• **What to produce**
In the records that follow, find the line with "right hip: (184, 255)"; from there, retype every line exactly through the line with "left back paw: (511, 651)", which also belongs to the answer.

╭─ Extracted records

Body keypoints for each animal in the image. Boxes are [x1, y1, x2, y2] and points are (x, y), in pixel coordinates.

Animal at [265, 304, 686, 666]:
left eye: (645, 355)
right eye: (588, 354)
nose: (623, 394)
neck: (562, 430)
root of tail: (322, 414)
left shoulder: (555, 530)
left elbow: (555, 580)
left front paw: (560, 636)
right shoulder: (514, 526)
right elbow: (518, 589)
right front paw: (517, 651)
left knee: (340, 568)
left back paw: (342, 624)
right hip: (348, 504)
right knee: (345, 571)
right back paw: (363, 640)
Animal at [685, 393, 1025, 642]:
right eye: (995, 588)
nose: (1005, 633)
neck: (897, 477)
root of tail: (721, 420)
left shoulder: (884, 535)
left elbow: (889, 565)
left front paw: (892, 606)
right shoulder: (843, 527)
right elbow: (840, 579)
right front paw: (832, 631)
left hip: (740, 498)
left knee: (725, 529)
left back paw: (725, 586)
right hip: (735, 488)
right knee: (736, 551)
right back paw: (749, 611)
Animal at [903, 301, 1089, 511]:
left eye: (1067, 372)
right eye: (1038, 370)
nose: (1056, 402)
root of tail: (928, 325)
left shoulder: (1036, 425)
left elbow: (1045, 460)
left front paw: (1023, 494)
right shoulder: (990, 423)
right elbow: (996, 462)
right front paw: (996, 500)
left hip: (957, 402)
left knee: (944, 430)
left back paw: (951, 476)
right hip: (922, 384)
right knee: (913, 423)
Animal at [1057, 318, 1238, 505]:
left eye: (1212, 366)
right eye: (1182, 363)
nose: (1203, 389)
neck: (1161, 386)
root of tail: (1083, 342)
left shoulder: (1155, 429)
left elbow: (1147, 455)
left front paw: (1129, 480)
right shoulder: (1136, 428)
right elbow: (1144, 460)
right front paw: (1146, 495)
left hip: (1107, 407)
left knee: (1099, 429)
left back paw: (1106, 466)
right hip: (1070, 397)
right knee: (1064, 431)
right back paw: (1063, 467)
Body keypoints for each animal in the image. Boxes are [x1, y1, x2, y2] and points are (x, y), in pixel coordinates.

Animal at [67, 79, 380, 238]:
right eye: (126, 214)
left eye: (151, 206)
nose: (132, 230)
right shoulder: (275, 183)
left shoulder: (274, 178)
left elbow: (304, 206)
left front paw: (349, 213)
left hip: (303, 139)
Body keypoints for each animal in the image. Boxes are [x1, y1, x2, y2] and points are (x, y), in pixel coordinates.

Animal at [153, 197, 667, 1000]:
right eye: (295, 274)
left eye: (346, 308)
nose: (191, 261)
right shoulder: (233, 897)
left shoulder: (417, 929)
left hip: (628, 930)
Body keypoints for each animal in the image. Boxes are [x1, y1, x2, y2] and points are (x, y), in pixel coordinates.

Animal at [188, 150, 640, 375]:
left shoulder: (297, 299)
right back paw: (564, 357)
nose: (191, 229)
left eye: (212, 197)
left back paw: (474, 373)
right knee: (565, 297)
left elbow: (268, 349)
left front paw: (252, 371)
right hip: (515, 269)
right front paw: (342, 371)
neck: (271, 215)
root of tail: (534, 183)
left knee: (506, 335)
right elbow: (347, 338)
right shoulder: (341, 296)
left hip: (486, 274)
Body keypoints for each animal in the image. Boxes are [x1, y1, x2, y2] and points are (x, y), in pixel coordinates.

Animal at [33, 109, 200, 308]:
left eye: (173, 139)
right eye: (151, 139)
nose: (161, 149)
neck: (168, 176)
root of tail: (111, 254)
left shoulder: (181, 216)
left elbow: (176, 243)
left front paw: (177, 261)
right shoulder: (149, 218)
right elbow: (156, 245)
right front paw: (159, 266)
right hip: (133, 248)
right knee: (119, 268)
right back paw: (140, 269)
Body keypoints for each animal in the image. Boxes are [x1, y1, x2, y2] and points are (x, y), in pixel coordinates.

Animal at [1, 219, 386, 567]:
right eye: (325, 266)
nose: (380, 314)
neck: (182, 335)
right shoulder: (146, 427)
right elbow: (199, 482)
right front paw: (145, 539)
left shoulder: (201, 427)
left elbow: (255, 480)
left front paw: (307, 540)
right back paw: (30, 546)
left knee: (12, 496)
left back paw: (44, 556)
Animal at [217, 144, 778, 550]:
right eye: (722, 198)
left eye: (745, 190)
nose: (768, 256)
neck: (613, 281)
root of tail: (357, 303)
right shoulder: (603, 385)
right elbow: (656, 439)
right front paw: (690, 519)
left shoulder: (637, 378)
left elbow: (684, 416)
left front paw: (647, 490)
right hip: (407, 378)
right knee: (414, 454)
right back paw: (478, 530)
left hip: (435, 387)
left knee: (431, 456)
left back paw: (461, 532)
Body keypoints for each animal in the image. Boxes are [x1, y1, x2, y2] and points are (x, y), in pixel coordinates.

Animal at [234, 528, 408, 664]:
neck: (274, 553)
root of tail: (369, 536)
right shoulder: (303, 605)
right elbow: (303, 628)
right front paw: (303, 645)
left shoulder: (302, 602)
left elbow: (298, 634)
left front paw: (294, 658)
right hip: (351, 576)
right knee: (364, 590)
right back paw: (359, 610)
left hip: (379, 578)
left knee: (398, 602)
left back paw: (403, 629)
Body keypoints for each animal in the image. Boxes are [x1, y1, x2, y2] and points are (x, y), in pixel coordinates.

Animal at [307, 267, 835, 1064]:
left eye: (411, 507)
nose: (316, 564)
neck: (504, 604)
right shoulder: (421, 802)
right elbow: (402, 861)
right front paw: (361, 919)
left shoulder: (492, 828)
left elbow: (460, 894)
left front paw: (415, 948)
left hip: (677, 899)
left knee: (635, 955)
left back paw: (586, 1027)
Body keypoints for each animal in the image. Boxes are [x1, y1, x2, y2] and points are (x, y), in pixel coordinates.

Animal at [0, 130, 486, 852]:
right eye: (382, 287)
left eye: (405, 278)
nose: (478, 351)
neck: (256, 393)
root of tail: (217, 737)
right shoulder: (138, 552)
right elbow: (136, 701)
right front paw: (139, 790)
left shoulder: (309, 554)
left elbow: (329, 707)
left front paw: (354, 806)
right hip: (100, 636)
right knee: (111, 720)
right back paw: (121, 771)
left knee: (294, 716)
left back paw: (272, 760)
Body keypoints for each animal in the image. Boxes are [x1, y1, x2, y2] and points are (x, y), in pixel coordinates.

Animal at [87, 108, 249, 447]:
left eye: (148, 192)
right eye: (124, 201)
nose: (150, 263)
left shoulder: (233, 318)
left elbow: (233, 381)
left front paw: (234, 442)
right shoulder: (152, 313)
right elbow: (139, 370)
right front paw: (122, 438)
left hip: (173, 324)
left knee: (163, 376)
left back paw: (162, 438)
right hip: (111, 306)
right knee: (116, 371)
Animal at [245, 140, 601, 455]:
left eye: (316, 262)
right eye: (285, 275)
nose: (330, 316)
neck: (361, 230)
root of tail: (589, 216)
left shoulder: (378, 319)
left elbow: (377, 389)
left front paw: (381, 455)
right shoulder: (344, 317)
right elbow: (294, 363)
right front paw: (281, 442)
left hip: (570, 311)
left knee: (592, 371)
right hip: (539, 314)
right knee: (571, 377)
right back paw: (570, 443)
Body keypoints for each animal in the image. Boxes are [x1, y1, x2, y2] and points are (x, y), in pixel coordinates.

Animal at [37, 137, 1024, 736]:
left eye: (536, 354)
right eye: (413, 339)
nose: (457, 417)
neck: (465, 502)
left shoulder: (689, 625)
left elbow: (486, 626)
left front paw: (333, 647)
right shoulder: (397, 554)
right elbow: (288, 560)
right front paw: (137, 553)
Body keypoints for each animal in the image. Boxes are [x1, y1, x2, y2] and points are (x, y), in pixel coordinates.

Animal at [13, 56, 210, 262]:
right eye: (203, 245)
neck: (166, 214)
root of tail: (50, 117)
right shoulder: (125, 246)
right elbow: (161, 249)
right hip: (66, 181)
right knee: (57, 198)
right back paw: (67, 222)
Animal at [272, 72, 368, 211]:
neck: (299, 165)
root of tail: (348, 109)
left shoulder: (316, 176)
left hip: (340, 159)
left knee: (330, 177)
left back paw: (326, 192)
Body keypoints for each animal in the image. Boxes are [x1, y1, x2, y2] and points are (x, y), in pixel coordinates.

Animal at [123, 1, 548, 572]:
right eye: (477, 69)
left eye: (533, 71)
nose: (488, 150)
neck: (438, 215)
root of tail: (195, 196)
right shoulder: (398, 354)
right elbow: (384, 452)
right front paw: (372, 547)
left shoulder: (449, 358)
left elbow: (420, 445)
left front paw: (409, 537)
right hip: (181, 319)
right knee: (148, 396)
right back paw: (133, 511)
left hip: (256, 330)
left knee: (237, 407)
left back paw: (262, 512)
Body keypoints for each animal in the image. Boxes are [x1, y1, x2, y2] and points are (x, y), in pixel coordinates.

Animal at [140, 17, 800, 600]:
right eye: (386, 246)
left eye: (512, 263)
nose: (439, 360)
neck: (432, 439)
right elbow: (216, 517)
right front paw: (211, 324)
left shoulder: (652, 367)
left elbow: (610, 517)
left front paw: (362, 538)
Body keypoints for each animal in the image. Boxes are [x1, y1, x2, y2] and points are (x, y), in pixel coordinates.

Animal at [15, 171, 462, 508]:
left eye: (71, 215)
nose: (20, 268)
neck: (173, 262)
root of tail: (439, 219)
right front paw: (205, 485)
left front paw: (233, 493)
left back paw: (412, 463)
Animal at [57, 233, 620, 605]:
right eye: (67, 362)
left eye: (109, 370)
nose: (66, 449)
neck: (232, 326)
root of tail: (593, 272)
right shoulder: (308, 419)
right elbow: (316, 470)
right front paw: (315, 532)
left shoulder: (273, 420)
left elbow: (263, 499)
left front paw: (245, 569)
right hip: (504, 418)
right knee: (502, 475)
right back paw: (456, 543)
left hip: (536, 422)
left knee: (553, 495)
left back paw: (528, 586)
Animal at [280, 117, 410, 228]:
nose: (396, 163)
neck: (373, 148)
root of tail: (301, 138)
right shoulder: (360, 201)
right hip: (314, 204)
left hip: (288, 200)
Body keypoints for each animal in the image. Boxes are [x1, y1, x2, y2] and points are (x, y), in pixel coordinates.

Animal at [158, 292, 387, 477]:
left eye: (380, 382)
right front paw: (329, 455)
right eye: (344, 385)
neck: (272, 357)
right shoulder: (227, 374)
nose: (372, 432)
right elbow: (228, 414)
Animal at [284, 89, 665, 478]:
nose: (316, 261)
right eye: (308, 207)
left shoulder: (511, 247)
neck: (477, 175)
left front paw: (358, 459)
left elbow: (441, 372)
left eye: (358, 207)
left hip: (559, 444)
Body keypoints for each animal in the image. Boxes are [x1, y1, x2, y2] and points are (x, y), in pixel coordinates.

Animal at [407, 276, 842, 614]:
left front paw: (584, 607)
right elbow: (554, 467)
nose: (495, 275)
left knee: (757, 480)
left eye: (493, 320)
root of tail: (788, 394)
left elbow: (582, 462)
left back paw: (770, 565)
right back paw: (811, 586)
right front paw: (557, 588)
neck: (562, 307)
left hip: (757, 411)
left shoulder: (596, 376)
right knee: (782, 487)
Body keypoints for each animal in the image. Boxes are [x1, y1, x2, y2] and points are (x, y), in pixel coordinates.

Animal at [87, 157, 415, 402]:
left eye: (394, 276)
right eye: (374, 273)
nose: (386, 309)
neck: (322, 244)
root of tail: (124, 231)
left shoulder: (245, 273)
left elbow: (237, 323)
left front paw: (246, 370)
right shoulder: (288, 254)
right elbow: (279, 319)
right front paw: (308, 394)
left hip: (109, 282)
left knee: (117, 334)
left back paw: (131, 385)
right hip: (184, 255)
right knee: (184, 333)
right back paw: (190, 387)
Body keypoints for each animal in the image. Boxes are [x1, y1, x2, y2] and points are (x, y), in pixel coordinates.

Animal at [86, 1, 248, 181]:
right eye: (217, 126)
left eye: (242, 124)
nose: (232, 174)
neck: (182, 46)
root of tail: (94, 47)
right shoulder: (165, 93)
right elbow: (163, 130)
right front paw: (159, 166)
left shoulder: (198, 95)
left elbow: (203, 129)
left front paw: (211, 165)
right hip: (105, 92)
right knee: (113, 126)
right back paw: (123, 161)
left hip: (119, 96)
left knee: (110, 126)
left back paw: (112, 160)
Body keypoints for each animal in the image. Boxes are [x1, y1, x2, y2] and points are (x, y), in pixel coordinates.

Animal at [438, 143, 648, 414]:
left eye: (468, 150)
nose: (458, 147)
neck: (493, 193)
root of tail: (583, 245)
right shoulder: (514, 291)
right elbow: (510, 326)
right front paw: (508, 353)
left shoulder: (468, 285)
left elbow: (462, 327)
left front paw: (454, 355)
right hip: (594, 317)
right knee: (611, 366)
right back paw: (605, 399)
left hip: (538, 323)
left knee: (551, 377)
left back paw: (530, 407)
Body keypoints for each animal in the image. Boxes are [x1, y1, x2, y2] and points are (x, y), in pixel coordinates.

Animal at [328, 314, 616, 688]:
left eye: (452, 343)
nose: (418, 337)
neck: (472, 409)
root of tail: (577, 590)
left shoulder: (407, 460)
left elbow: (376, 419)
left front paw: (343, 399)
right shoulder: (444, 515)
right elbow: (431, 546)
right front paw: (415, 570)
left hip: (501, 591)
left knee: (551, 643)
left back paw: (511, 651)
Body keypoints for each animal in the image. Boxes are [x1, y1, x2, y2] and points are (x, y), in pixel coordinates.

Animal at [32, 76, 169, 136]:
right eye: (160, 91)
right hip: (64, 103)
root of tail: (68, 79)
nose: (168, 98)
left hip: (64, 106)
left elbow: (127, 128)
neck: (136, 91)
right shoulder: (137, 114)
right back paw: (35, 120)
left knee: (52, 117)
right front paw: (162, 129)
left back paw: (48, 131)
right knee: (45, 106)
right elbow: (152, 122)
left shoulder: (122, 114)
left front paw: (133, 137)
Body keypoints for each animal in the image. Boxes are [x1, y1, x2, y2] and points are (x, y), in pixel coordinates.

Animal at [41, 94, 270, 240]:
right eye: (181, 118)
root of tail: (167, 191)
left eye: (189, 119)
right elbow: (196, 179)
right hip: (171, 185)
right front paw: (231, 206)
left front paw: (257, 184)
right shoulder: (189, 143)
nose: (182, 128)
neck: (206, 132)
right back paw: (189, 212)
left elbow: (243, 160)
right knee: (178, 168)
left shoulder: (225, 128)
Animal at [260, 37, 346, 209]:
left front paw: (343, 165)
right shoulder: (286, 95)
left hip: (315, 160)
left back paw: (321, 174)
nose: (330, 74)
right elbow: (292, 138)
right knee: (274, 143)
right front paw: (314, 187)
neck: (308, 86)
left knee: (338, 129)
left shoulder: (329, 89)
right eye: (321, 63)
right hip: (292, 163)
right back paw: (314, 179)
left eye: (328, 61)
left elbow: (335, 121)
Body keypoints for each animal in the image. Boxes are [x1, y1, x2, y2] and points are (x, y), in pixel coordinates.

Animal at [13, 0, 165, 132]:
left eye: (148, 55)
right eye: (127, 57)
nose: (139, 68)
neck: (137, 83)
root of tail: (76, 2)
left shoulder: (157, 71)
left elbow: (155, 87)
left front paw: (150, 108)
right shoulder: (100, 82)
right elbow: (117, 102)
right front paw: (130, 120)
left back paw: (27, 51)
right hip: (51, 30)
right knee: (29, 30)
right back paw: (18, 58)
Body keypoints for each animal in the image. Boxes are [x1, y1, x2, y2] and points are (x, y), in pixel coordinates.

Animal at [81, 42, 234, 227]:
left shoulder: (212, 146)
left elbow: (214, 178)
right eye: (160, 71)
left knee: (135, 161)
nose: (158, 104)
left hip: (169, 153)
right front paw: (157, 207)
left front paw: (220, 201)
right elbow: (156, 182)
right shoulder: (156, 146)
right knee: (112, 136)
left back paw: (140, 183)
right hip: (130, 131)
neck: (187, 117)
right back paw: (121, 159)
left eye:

╰─

• **Exercise result**
right hip: (184, 255)
right knee: (184, 333)
right back paw: (190, 387)
Body keypoints for each animal in the image. Boxes are [x1, y1, x2, y2] and points are (x, y), in pixel coordinates.

Animal at [86, 1, 248, 181]:
right eye: (217, 126)
left eye: (242, 124)
nose: (232, 174)
neck: (182, 46)
root of tail: (94, 47)
right shoulder: (165, 93)
right elbow: (163, 130)
right front paw: (159, 166)
left shoulder: (198, 95)
left elbow: (203, 129)
left front paw: (211, 165)
right hip: (105, 92)
right knee: (113, 126)
right back paw: (123, 161)
left hip: (119, 96)
left knee: (110, 126)
left back paw: (112, 160)
Body keypoints for each animal in the image. Boxes are [x1, y1, x2, y2] and points are (x, y), in pixel coordinates.

Animal at [438, 143, 648, 414]:
left eye: (468, 150)
nose: (458, 147)
neck: (493, 193)
root of tail: (583, 245)
right shoulder: (514, 291)
right elbow: (510, 326)
right front paw: (508, 353)
left shoulder: (468, 285)
left elbow: (462, 327)
left front paw: (454, 355)
right hip: (594, 317)
right knee: (611, 366)
right back paw: (605, 399)
left hip: (538, 323)
left knee: (551, 377)
left back paw: (530, 407)
Body keypoints for each animal in the image. Boxes are [x1, y1, x2, y2] and points are (x, y), in pixel coordinates.

Animal at [328, 314, 616, 688]:
left eye: (452, 343)
nose: (418, 337)
neck: (472, 409)
root of tail: (577, 590)
left shoulder: (407, 460)
left elbow: (376, 419)
left front paw: (343, 399)
right shoulder: (444, 515)
right elbow: (431, 546)
right front paw: (415, 570)
left hip: (501, 591)
left knee: (551, 643)
left back paw: (511, 651)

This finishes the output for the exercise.